## SOURCE TEXT
------------------------

Synchronousness is also an open question. If we want to support atomic
commit in an asynchronous manner it might be better to implement it
first in terms of complexity. The backend returns an acknowledgment to
the client immediately after asking the resolver process. It’s known
as the early acknowledgment technique. The downside is that the user
who wants to see the result of precedent transaction needs to make
sure the precedent transaction is committed on all foreign servers. We
will also need to think about how to control it by GUC parameter when
we have synchronous distributed transaction commit. Perhaps it’s
better to control it independent of synchronous replication.

>
> 6.
> +      <para>
> +       Commit locally. The server commits transaction locally.  Any
> failure happens
> +       in this step the server changes to rollback, then rollback all
> transactions
> +       on both local and foreign servers.
> +      </para>
> +     </listitem>
> +     <listitem>
> +      <para>
> +       Resolve all prepared transaction on foreign servers. Pprepared
> transactions
> +       are committed or rolled back according to the result of the
> local transaction.
> +       This step is normally performed by a foreign transaction
> resolver process.
> +      </para>
>
> When (in which step) do we commit on foreign servers?  Do Resolver
> processes commit on foreign servers, if so, how can we commit locally
> without committing on foreign servers, what if the commit on one of
> the servers fails? It is not very clear to me from the steps mentioned
> here?

In case 2pc is required, we commit transactions on foreign servers at
the final step by the resolver process. If the committing a prepared
transaction on one of the servers fails, a resolver process relaunches
after an interval and retry to commit.

In case 2pc is not required, we commit transactions on foreign servers
at pre-commit phase by the backend.

> Typo, /Pprepared/Prepared

Fixed.

>
> 7.
> However, foreign transactions
> +    become <firstterm>in-doubt</firstterm> in three cases: where the foreign
> +    server crashed or lost the connectibility to it during preparing foreign
> +    transaction, where the local node crashed during either preparing or
> +    resolving foreign transaction and where user canceled the query.
>
> Here the three cases are not very clear.  You might want to use (a)
> ..., (b) .. ,(c)..

Fixed. I change it to itemizedlist.

> Also, I think the state will be in-doubt even when
> we lost connection to server during commit or rollback.

------------------------

## PROBLEMS AND TASKS
1) For the thread on distributed transaction commit, decide whether each statement agrees with it, answering yes or no and quoting the words that decide it: (a) With early acknowledgment, the backend replies to the client only after every foreign server has committed. (b) When 2pc is not required, the backend commits transactions on foreign servers at the pre-commit phase. (c) If committing a prepared transaction on one server fails, the resolver process abandons it and rolls back.
2) Write what comes next in the thread on distributed transaction commit, picking up after its final line.

## SOURCE DATA
------------------------

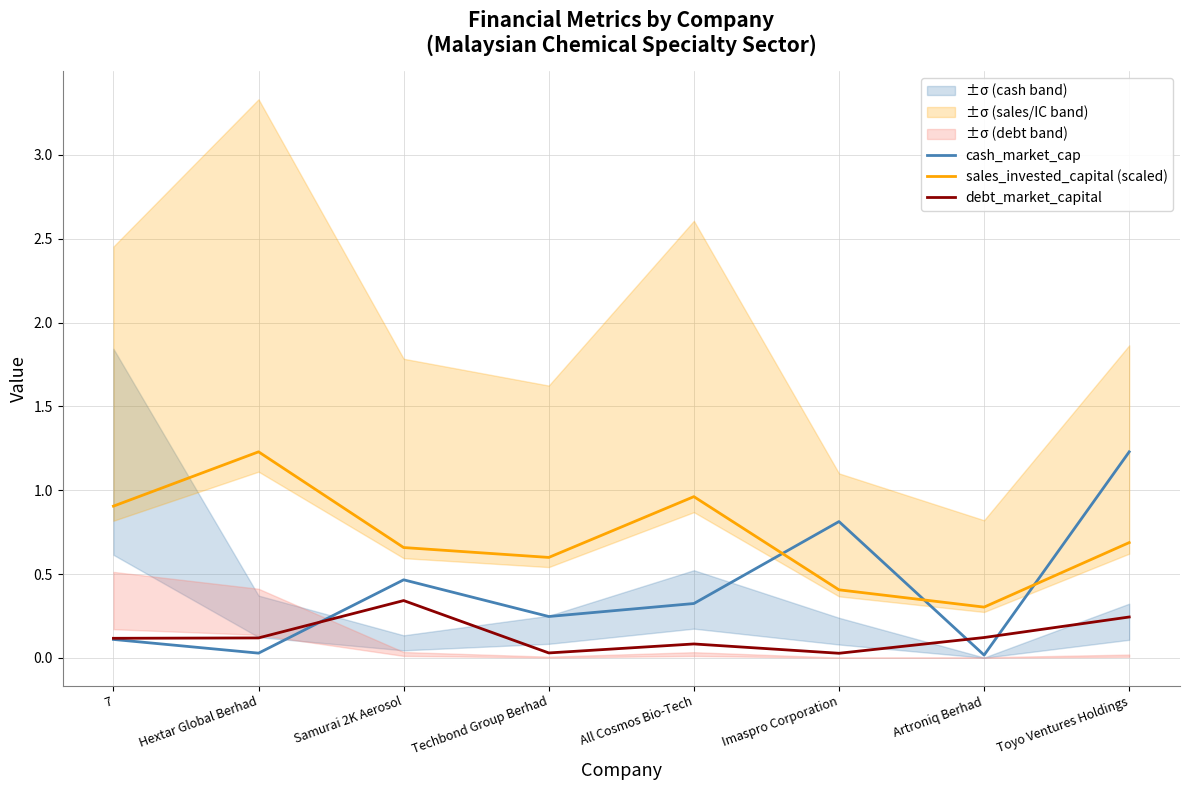

Does the chart have visible grid lines?

Yes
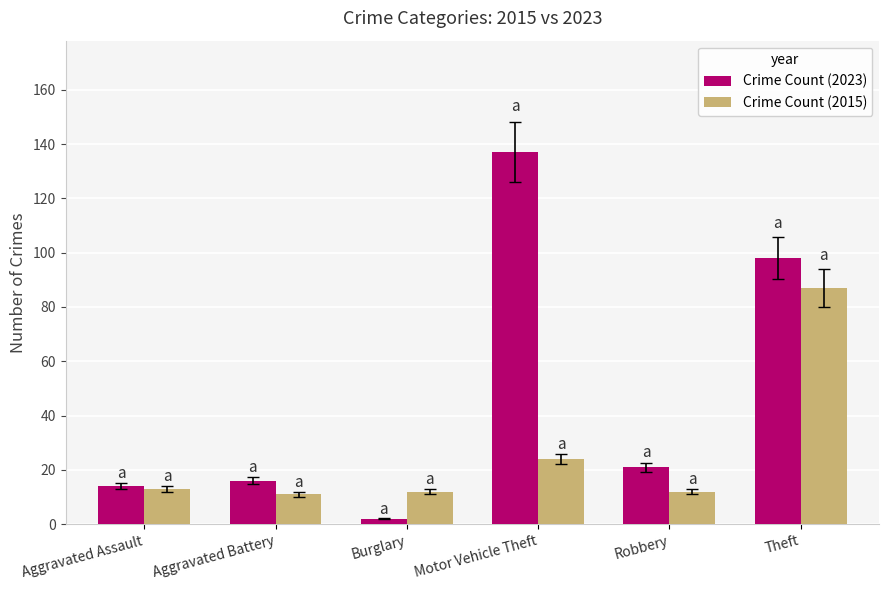

What is the minimum value shown in the chart?

2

------------------------

## TASK-BY-TASK ANSWERS
1)
(a) No: "The backend returns an acknowledgment to the client immediately after asking the resolver process."
(b) Yes: "In case 2pc is not required, we commit transactions on foreign servers at pre-commit phase by the backend."
(c) No: "a resolver process relaunches after an interval and retry to commit."

2)
Let me correct the cases of the foreign transactions remain as
in-doubt state. There are two cases:

* The local node crashed
* The user canceled the transaction commit or rollback.

Even when we lost connection to the server during commit or rollback
prepared transaction, a backend doesn’t return an acknowledgment to
the client until either transaction is successfully resolved, the user
cancels the transaction, or the local node crashes.

>
> 8.
> +    One foreign transaction resolver is responsible for transaction resolutions
> +    on which one database connecting.
>
> Can we rephrase it to: "One foreign transaction resolver is
> responsible for transaction resolutions on the database to which it is
> connected."?

Fixed.

>
> 9.
> +    Note that other <productname>PostgreSQL</productname> feature
> such as parallel
> +    queries, logical replication, etc., also take worker slots from
> +    <varname>max_worker_processes</varname>.
>
> /feature/features

Fixed.

>
> 10.
> +   <para>
> +    Atomic commit requires several configuration options to be set.
> +    On the local node, <xref
> linkend="guc-max-prepared-foreign-transactions"/> and
> +    <xref linkend="guc-max-foreign-transaction-resolvers"/> must be
> non-zero value.
> +    Additionally the <varname>max_worker_processes</varname> may need
> to be adjusted to
> +    accommodate for foreign transaction resolver workers, at least
> +    (<varname>max_foreign_transaction_resolvers</varname> +
> <literal>1</literal>).
> +    Note that other <productname>PostgreSQL</productname> feature
> such as parallel
> +    queries, logical replication, etc., also take worker slots from
> +    <varname>max_worker_processes</varname>.
> +   </para>
>
> Don't we need to mention foreign_twophase_commit GUC here?

Fixed.

>
> 11.
> +   <sect2 id="fdw-callbacks-transaction-managements">
> +    <title>FDW Routines For Transaction Managements</title>
>
> Managements/Management?

Fixed.

>
> 12.
> +     Transaction management callbacks are used for doing commit, rollback and
> +     prepare the foreign transaction.
>
> Lets write the above sentence as: "Transaction management callbacks
> are used to commit, rollback and prepare the foreign transaction."

Fixed.

>
> 13.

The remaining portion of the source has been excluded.